Assmann’s work on cultural memory helped me hold how “personal” pain can be transmitted through language, tradition, and family narrative without requiring any mystical explanation. Culture remembers, and people live inside what culture remembers. [6]

A careful claim about the collective unconscious

So where do I land now?

I hold the “collective unconscious” as a useful name for this reality: across time, humans keep meeting similar existential problems, and the psyche keeps producing similar solutions in image and narrative. Those solutions become shared cultural material, and the shared material in turn shapes the psyche. It’s a loop.

You don’t have to believe in a literal psychic warehouse of ancient content to see the phenomenon. You can observe it clinically: certain patterns recur with such consistency that they behave like deep templates. [1], [4], [11], [12]

What it changed in my work with clients

Archetypal thinking made me less moralistic and more curious.

When a client repeats a destructive relational pattern, I’m less likely now to treat it as “bad decision-making” and more likely to ask:

  • What template is trying to complete itself here? [1]
  • What was disallowed, and is now returning through symptom or compulsion? [2]
  • What does the nervous system expect will happen if they stop performing the old story? [12], [13]
  • What would integration look like, not as perfection, but as increased choice? [14]

This is where the whole thing becomes practical: archetypes aren’t there to make life poetic. They’re there to make life intelligible, so that a person can step out of compulsive repetition and into agency.

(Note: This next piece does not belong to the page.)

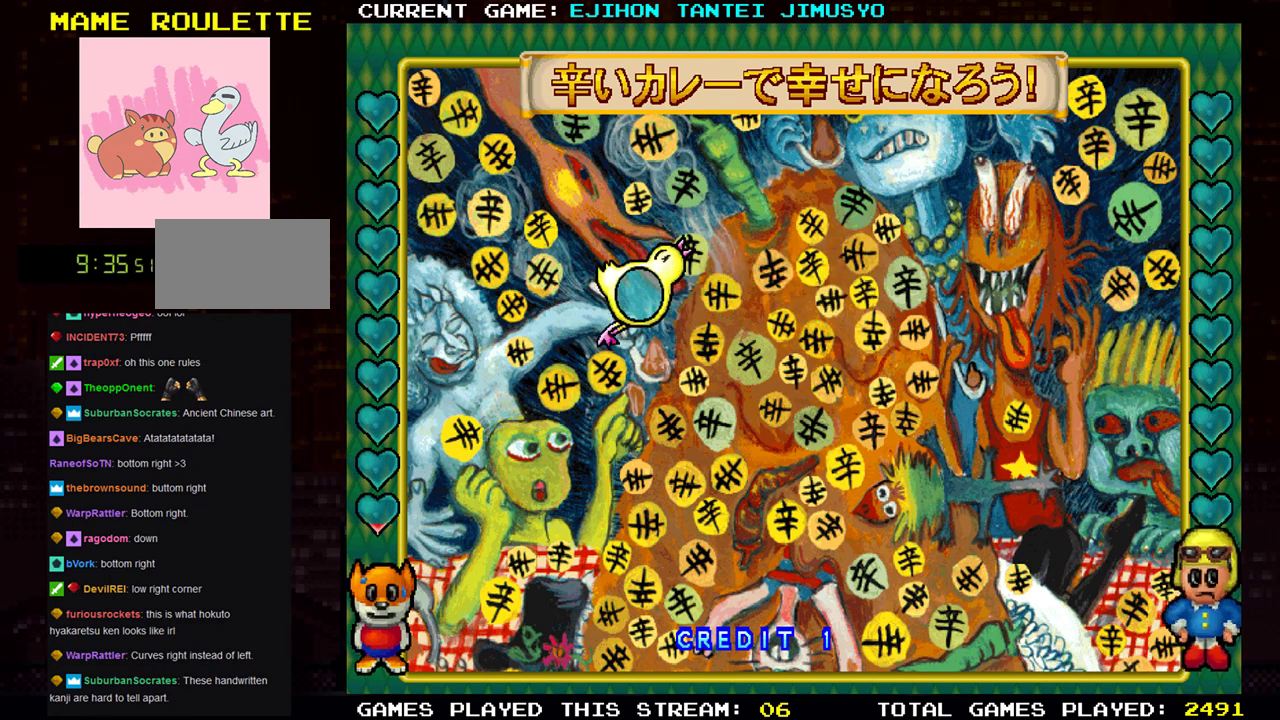
{"buttons": [], "left_stick": "center", "events": [[67, "left_stick", "left"], [267, "left_stick", "center"]]}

💡A final note on confidentiality

When I reflect on “clients I’ve seen,” I’m always speaking in composites blurred details, mixed stories because the point isn’t the biography. The point is the pattern. And in that sense, archetypal work is respectful: it protects the person while clarifying the structure.

References (Books)

  1. Jung, C. G. (1981). The Archetypes and the Collective Unconscious (Collected Works of C. G. Jung, Vol. 9, Part 1). Princeton, NJ: Princeton University Press.
  2. Jung, C. G. (1966). Two Essays on Analytical Psychology (Collected Works of C. G. Jung, Vol. 7). Princeton, NJ: Princeton University Press. 
  3. Jung, C. G. (1964). Man and His Symbols. London: Aldus Books. 
  4. Campbell, J. (1949). The Hero with a Thousand Faces. New York: Pantheon Books.
  5. Eliade, M. (1963). Myth and Reality. New York: Harper & Row.
  6. Assmann, J. (2011). Cultural Memory and Early Civilization: Writing, Remembrance, and Political Imagination. Cambridge: Cambridge University Press. 
  7. Durkheim, É. (1995). The Elementary Forms of Religious Life. New York: Free Press. (Original work published 1912). 
  8. van Gennep, A. (1960). The Rites of Passage. Chicago: University of Chicago Press. (Original work published 1909). 
  9. Turner, V. (1969). The Ritual Process: Structure and Anti-Structure. Chicago: Aldine Publishing Company. 
  10. Propp, V. (1968). Morphology of the Folktale (2nd ed.). Austin: University of Texas Press.
  11. Lévi-Strauss, C. (1963). Structural Anthropology. New York: Basic Books. 
  12. Bowlby, J. (1969). Attachment and Loss, Vol. 1: Attachment. New York: Basic Books. 
  13. Ainsworth, M. D. S., Blehar, M. C., Waters, E., & Wall, S. (1978). Patterns of Attachment: A Psychological Study of the Strange Situation. Hillsdale, NJ: Lawrence Erlbaum Associates. 
  14. Hillman, J. (1996). The Soul’s Code: In Search of Character and Calling. New York: Random House.